Cinema: “A Mensageira”, de Cláudio Marques, e as engrenagens manchadas de sangue de uma metrópole

texto de João Paulo Barreto

Há onze anos, no texto sobre “Depois da Chuva”, longa metragem de estreia dos cineastas Cláudio Marques e Marília Hughes, este escriba pontuou o seguinte sobre a cidade de Salvador, cenário da história oitentista de descobertas e decepções adolescentes em um Brasil desesperançoso que tentava escapar do sufocamento ditatorial.

“A Salvador de ‘Depois da Chuva’ difere de qualquer estereotipo já visto. É uma cidade que, sob a fotografia de Ivo Lopes Araújo (‘O Céu sobre os Ombros’, ‘Tatuagem’), parece fria, uma metrópole localizada não nos trópicos, mas, sim, em algum lugar onde o clima torna as pessoas melancólicas e silenciosas. ‘Depois da Chuva’ é um filme de sonhos destruídos e pouca esperança”.

Mais de uma década depois e mais três longas metragens no currículo, o diretor Cláudio Marques retorna, com “A Mensageira” (2024) , a uma Salvador ainda mais fria. Dessa vez, no entanto, essa sensação inóspita pesa junto a um sufocamento que advém de uma acertada opção pela fotografia em preto e branco de Flávio Rebouças a colocar a cidade como esse local distante da clichê romantização de um lugar caloroso e solar.

Junto a essa opção surge uma razão de aspecto de tela no formato 4×3 que pontua a presença de seus atores em cena de maneira a fazê-los se sentir e demonstrar-se sufocados. A violência oriunda da corrupção de um sistema judiciário apodrecido e uma impotência que restringe qualquer ímpeto de reação e luta colabora com essa incômoda inércia.

“A Mensageira”, presente na Mostra Competitiva Brasileira do festival Olhar de Cinema – Curitiba IFF 2024, destoa bastante em ritmo de direção, opções de enquadramentos e movimentos de câmera, bem como em sua montagem parcimoniosa (assinada ao lado do cineasta português João Salaviza) dos outros trabalhos de Marques. E isso dá ao filme uma cadência própria, que leva seus personagens à frente em uma luta que parece perdida, mas não peca por deixar de ser ferrenha.

Na figura principal de Iris (Clara Paixão), a mensageira do título, está uma oficial de justiça que se vê presa a um emaranhado corrupto dentro do judiciário soteropolitano, no qual grana e interesses escusos da especulação imobiliária entram em choque com a luta de uma população pelo direito de moradia. A salientar esse conflito interno de Iris, a Direção de Arte assinada por Moacyr Gramacho, que desenha o ambiente interno do Fórum Ruy Barbosa justamente em um aspecto de aspereza, parece retirar o pouco de vida que resta na jovem em sua almejada profissão.
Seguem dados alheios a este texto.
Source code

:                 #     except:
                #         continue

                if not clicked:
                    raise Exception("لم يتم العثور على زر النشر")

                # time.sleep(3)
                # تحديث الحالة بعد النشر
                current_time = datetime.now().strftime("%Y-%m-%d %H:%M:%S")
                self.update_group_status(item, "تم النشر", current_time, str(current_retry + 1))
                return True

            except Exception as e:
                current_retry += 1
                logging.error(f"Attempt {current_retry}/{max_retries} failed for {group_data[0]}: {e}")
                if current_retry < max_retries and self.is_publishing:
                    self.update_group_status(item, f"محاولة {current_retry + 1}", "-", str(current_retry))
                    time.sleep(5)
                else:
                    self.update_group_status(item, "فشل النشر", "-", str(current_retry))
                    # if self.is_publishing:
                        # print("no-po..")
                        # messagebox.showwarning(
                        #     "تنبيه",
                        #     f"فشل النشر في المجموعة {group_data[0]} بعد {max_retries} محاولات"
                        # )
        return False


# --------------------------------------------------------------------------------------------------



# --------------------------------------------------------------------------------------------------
Como contraste, o calor que ela encontra no ambiente familiar, ao poder encontrar o abraço do irmão (Heraldo de Deus) e seu pai (Luiz Pepeu), desenha bem essa rima visual. No citado conflito interno, Iris se vê na injusta posição de vilã, uma vez que são cidadãos negros, assim como ela, as maiores vitimas dessa sana.

Um desses cidadãos, Anderson (vivido pelo ativista Hamilton Borges, em presença austera) é quem leva Iris a questionar se seu trabalho possui, de fato, o aspecto de isenção de uma responsabilidade de quem está apenas “cumprindo ordens”. Em um diálogo intenso dentro de um carro, o homem direciona à jovem as reflexões exatas que uma vida de luta lhe trouxe em sua sagacidade. Iris, a partir de um chocante acontecimento, passa a buscar em suas próprias raízes religiosas, ancestrais e familiares essa auto-análise dentro de uma ideia de pertencimento.

“A Mensageira” apresenta esse modo de refletir uma cidade, seu povo e as engrenagens de um sistema corrupto e opressor que o esmaga. Porém, a leveza de sua redenção ecoa mais forte quando os créditos finais sobem.

– João Paulo Barreto é jornalista, crítico de cinema e curador do Festival Panorama Internacional Coisa de Cinema. Membro da Abraccine, colabora para o Jornal A Tarde, de Salvador.